> [Task objective]: Once the line holding "Security Supervisor (Sahayak)(GMDC), Class-III,(Advt" is found in the listing below, write it out and each later line exactly, up to and including the one holding "C | 193 | A |".

> [Extracted records]:
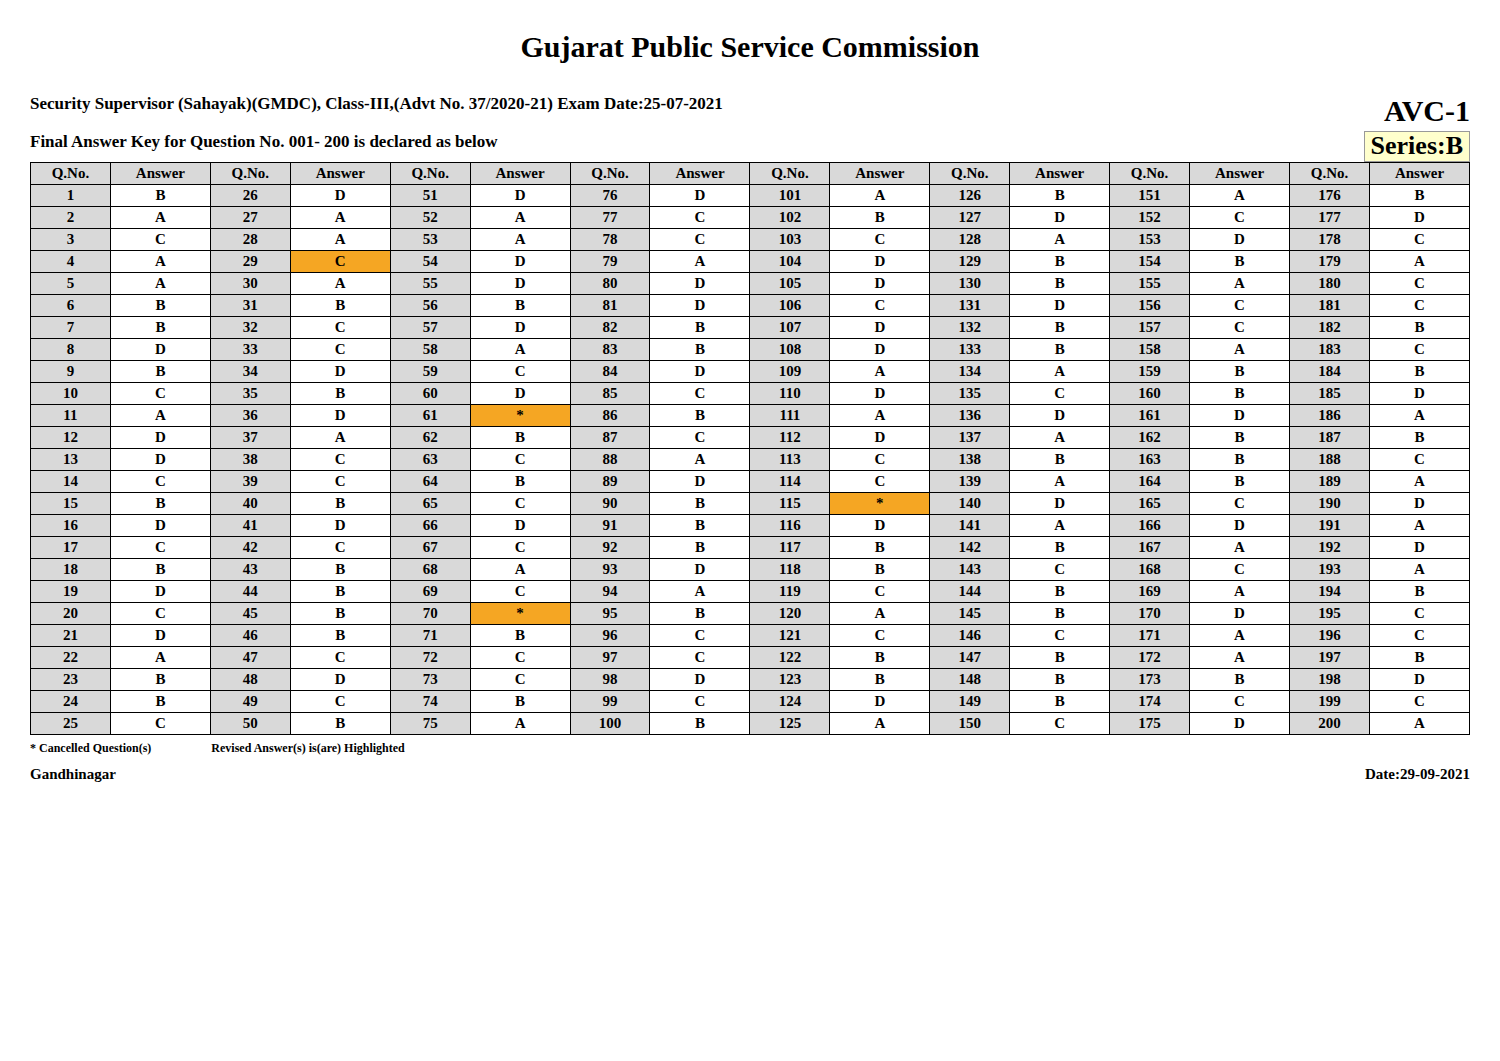Gujarat Public Service Commission
Security Supervisor (Sahayak)(GMDC), Class-III,(Advt No. 37/2020-21) Exam Date:25-07-2021
Final Answer Key for Question No. 001- 200 is declared as below
AVC-1
Series:B
| Q.No. | Answer | Q.No. | Answer | Q.No. | Answer | Q.No. | Answer | Q.No. | Answer | Q.No. | Answer | Q.No. | Answer | Q.No. | Answer |
| --- | --- | --- | --- | --- | --- | --- | --- | --- | --- | --- | --- | --- | --- | --- | --- |
| 1 | B | 26 | D | 51 | D | 76 | D | 101 | A | 126 | B | 151 | A | 176 | B |
| 2 | A | 27 | A | 52 | A | 77 | C | 102 | B | 127 | D | 152 | C | 177 | D |
| 3 | C | 28 | A | 53 | A | 78 | C | 103 | C | 128 | A | 153 | D | 178 | C |
| 4 | A | 29 | C | 54 | D | 79 | A | 104 | D | 129 | B | 154 | B | 179 | A |
| 5 | A | 30 | A | 55 | D | 80 | D | 105 | D | 130 | B | 155 | A | 180 | C |
| 6 | B | 31 | B | 56 | B | 81 | D | 106 | C | 131 | D | 156 | C | 181 | C |
| 7 | B | 32 | C | 57 | D | 82 | B | 107 | D | 132 | B | 157 | C | 182 | B |
| 8 | D | 33 | C | 58 | A | 83 | B | 108 | D | 133 | B | 158 | A | 183 | C |
| 9 | B | 34 | D | 59 | C | 84 | D | 109 | A | 134 | A | 159 | B | 184 | B |
| 10 | C | 35 | B | 60 | D | 85 | C | 110 | D | 135 | C | 160 | B | 185 | D |
| 11 | A | 36 | D | 61 | * | 86 | B | 111 | A | 136 | D | 161 | D | 186 | A |
| 12 | D | 37 | A | 62 | B | 87 | C | 112 | D | 137 | A | 162 | B | 187 | B |
| 13 | D | 38 | C | 63 | C | 88 | A | 113 | C | 138 | B | 163 | B | 188 | C |
| 14 | C | 39 | C | 64 | B | 89 | D | 114 | C | 139 | A | 164 | B | 189 | A |
| 15 | B | 40 | B | 65 | C | 90 | B | 115 | * | 140 | D | 165 | C | 190 | D |
| 16 | D | 41 | D | 66 | D | 91 | B | 116 | D | 141 | A | 166 | D | 191 | A |
| 17 | C | 42 | C | 67 | C | 92 | B | 117 | B | 142 | B | 167 | A | 192 | D |
| 18 | B | 43 | B | 68 | A | 93 | D | 118 | B | 143 | C | 168 | C | 193 | A |
| 19 | D | 44 | B | 69 | C | 94 | A | 119 | C | 144 | B | 169 | A | 194 | B |
| 20 | C | 45 | B | 70 | * | 95 | B | 120 | A | 145 | B | 170 | D | 195 | C |
| 21 | D | 46 | B | 71 | B | 96 | C | 121 | C | 146 | C | 171 | A | 196 | C |
| 22 | A | 47 | C | 72 | C | 97 | C | 122 | B | 147 | B | 172 | A | 197 | B |
| 23 | B | 48 | D | 73 | C | 98 | D | 123 | B | 148 | B | 173 | B | 198 | D |
| 24 | B | 49 | C | 74 | B | 99 | C | 124 | D | 149 | B | 174 | C | 199 | C |
| 25 | C | 50 | B | 75 | A | 100 | B | 125 | A | 150 | C | 175 | D | 200 | A |
* Cancelled Question(s) Revised Answer(s) is(are) Highlighted
Gandhinagar Date:29-09-2021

> [Result for this task]:
Security Supervisor (Sahayak)(GMDC), Class-III,(Advt No. 37/2020-21) Exam Date:25-07-2021
Final Answer Key for Question No. 001- 200 is declared as below
AVC-1
Series:B
| Q.No. | Answer | Q.No. | Answer | Q.No. | Answer | Q.No. | Answer | Q.No. | Answer | Q.No. | Answer | Q.No. | Answer | Q.No. | Answer |
| --- | --- | --- | --- | --- | --- | --- | --- | --- | --- | --- | --- | --- | --- | --- | --- |
| 1 | B | 26 | D | 51 | D | 76 | D | 101 | A | 126 | B | 151 | A | 176 | B |
| 2 | A | 27 | A | 52 | A | 77 | C | 102 | B | 127 | D | 152 | C | 177 | D |
| 3 | C | 28 | A | 53 | A | 78 | C | 103 | C | 128 | A | 153 | D | 178 | C |
| 4 | A | 29 | C | 54 | D | 79 | A | 104 | D | 129 | B | 154 | B | 179 | A |
| 5 | A | 30 | A | 55 | D | 80 | D | 105 | D | 130 | B | 155 | A | 180 | C |
| 6 | B | 31 | B | 56 | B | 81 | D | 106 | C | 131 | D | 156 | C | 181 | C |
| 7 | B | 32 | C | 57 | D | 82 | B | 107 | D | 132 | B | 157 | C | 182 | B |
| 8 | D | 33 | C | 58 | A | 83 | B | 108 | D | 133 | B | 158 | A | 183 | C |
| 9 | B | 34 | D | 59 | C | 84 | D | 109 | A | 134 | A | 159 | B | 184 | B |
| 10 | C | 35 | B | 60 | D | 85 | C | 110 | D | 135 | C | 160 | B | 185 | D |
| 11 | A | 36 | D | 61 | * | 86 | B | 111 | A | 136 | D | 161 | D | 186 | A |
| 12 | D | 37 | A | 62 | B | 87 | C | 112 | D | 137 | A | 162 | B | 187 | B |
| 13 | D | 38 | C | 63 | C | 88 | A | 113 | C | 138 | B | 163 | B | 188 | C |
| 14 | C | 39 | C | 64 | B | 89 | D | 114 | C | 139 | A | 164 | B | 189 | A |
| 15 | B | 40 | B | 65 | C | 90 | B | 115 | * | 140 | D | 165 | C | 190 | D |
| 16 | D | 41 | D | 66 | D | 91 | B | 116 | D | 141 | A | 166 | D | 191 | A |
| 17 | C | 42 | C | 67 | C | 92 | B | 117 | B | 142 | B | 167 | A | 192 | D |
| 18 | B | 43 | B | 68 | A | 93 | D | 118 | B | 143 | C | 168 | C | 193 | A |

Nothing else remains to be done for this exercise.